Being a victim of rape and sexual crime is not a competition. When media coverage on such crimes is partial and does not reflect the whole picture however, it becomes an important justice to name a truth.
Over the last few, days headline news in a wide variety of media has reported on the case of Zhenhao Zou a 28-year-old found guilty of drugging and raping 10 victims. He is thought to have at least 40 more.
This recent case is not dissimilar to another quite recent case that of Reynhard Sinaga who was convicted of 159 sexual offences of which 136 were rapes. Further evidence indicated that he had 206 known victims.
Both of these extremely dangerous men have an extraordinary range of common factors, which even a superficial reading of the cases reveals. There is one factor however that is different. All the victims of Zou were women. All the victims of Sinaga were men.
It is not possible to ignore the vast difference in the victim statistics. The media coverage on Zou however has done just this. Zou is being portrayed by some as the ‘most prolific rapist’ and by others who hint of wider picture by referencing him as ‘being among the most prolific rapists. This distorted reporting erases the male victims of Sinaga and in so doing plays directly into the massive problem we have in the UK which is the failure to recognise, name and be pro-active about the vulnerability of men, especially when that vulnerability is linked to men’s experience of rape and sexual assault.
I have worked with many hundreds of rapists and sexual predators. I worked on the Sinaga case for several months both pre and post sentence. I come to know his thinking well and like many others who commission crimes against men, he was very well aware that the targeting of his victims would be relatively easy, that they would be unlikely to report their victimisation and would quite likely not be believed if they did. All because of the fact that they were men. He was right. Many of his victims did not report and were only discovered because he had filmed them. Many were never identified, and many exist that we do not know about, of that I am certain.

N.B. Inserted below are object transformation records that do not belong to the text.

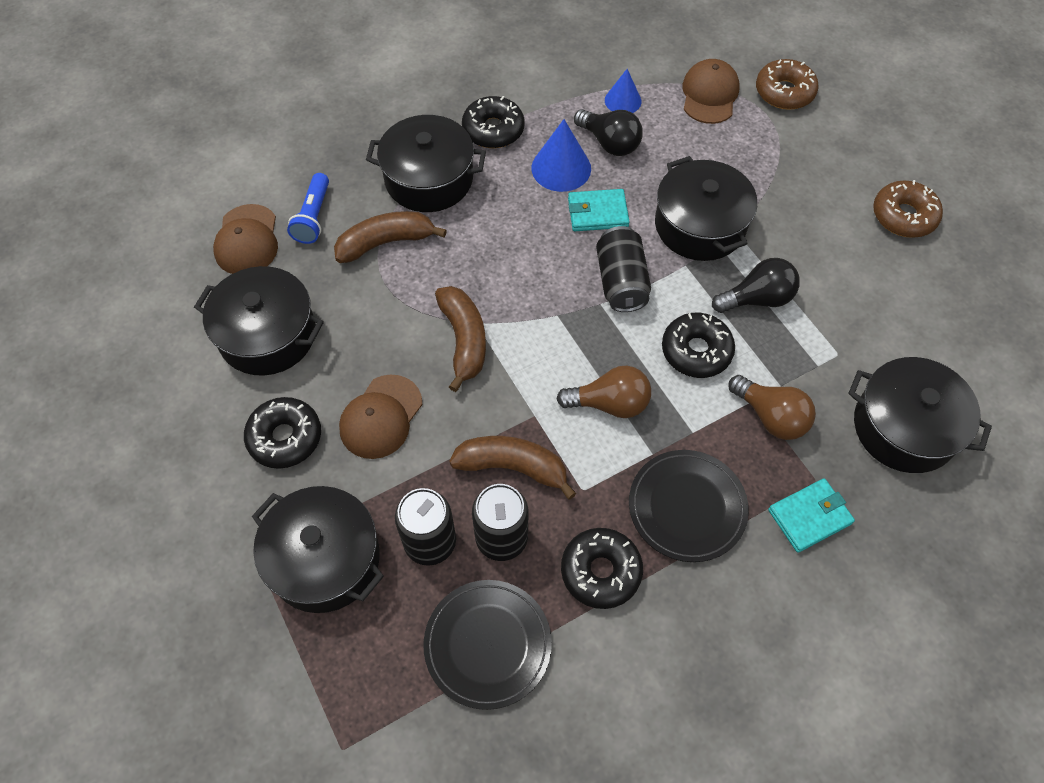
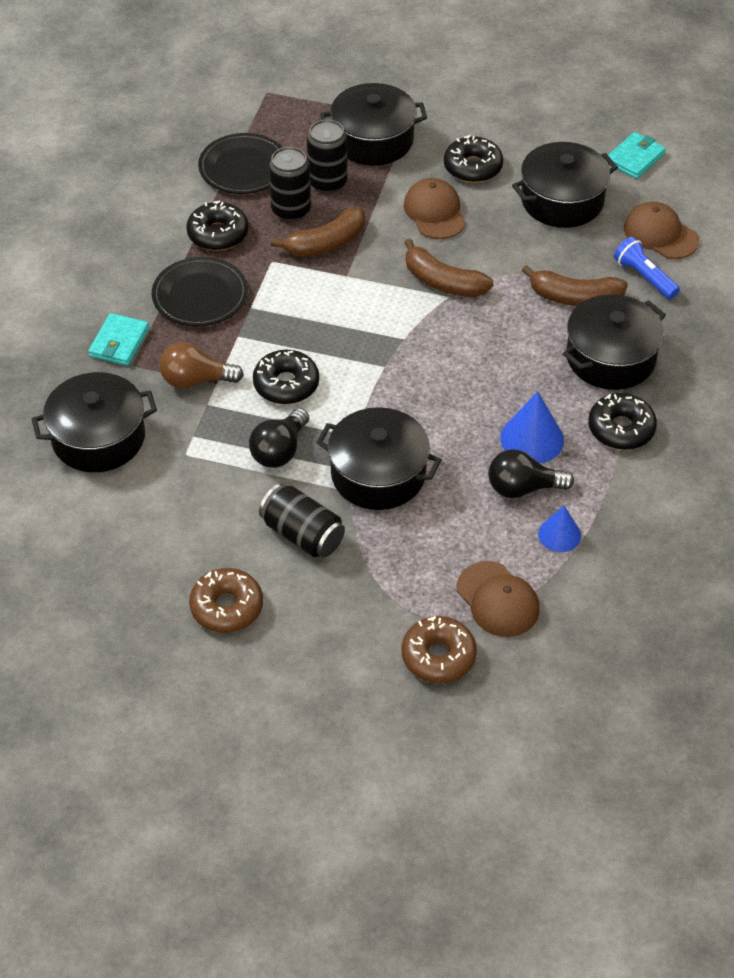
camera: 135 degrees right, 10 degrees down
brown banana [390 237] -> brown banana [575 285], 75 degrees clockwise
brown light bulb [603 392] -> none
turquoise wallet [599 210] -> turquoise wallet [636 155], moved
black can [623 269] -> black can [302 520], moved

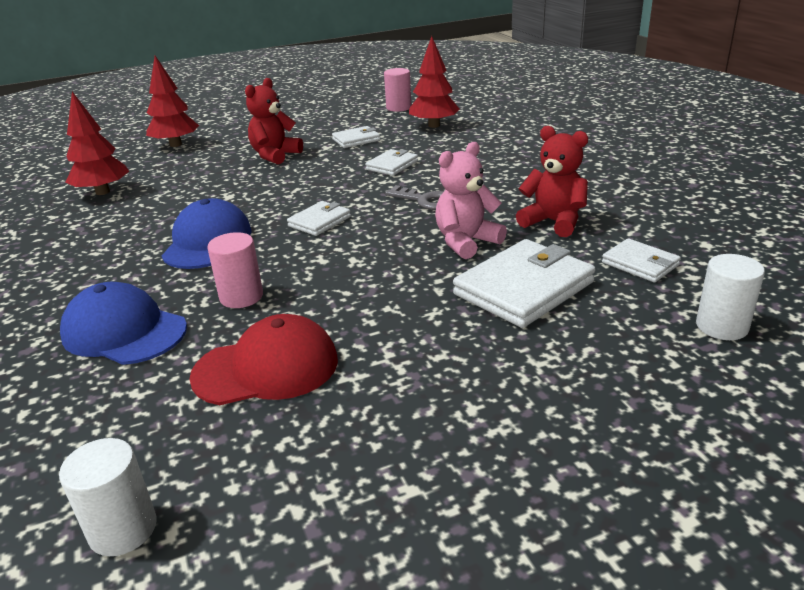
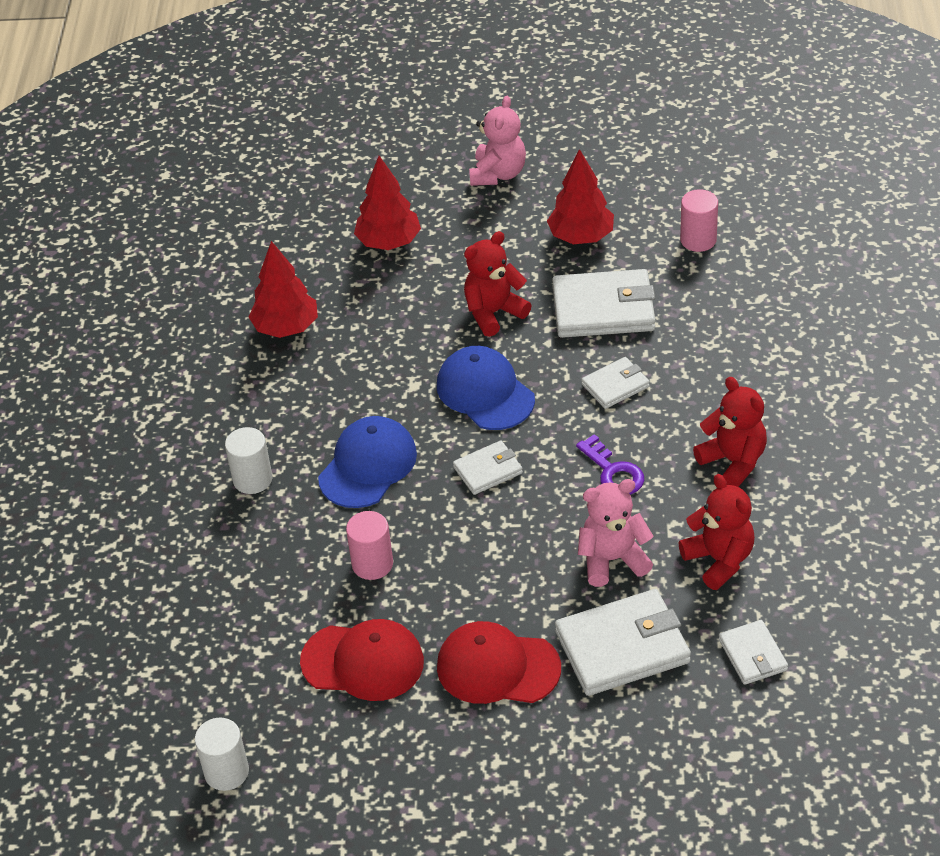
camera: 25 degrees right, 15 degrees up
blue cap [123 323] -> blue cap [486 388], moved
white wallet [356 137] -> white wallet [603 303], x1.83
grey key [414 197] -> purple key [610 464]
red tree [434 82] -> red tree [580 196], moved
white cylinder [730 297] -> white cylinder [248 460], moved
none -> red cap [499 662]
none -> pink teddy bear [497 141]
none -> red teddy bear [730 432]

The case of Zou has been and remains in the spotlight now for several days. That was not the case with Sinaga. It was headlining news on conviction in some media only. This failure to recognise and name male vulnerability comes at a very high cost. Perhaps the most horrendous cost is the continued silencing of men who experience sexual crime and evidenced in the fact when research tells us that on average it takes men 25.6 years before they tell anyone about their experience. Important then to recognise that for the year 2022 the crime survey identifies 275,000 sexual assaults against men. What would that figure be we must ask if men were not so conditioner to remain tragically silent so for so long.
I say all this whilst working to highlight the failure to recognise, investigate and respond pro-actively to the vulnerability of men who go missing. In a significant number of cases, the police response in particular can only be described as beyond woeful. It is markedly different, in the most unhelpful of ways, when compared to the approach applied when women go missing.
I am not competitive. All victims are victims and their individual experienced cannot be devalued statistically. But all victims regardless of gender are deserving of justice and for male victims of sexual crime that, if the media is anything to go by, is absolutely not happening.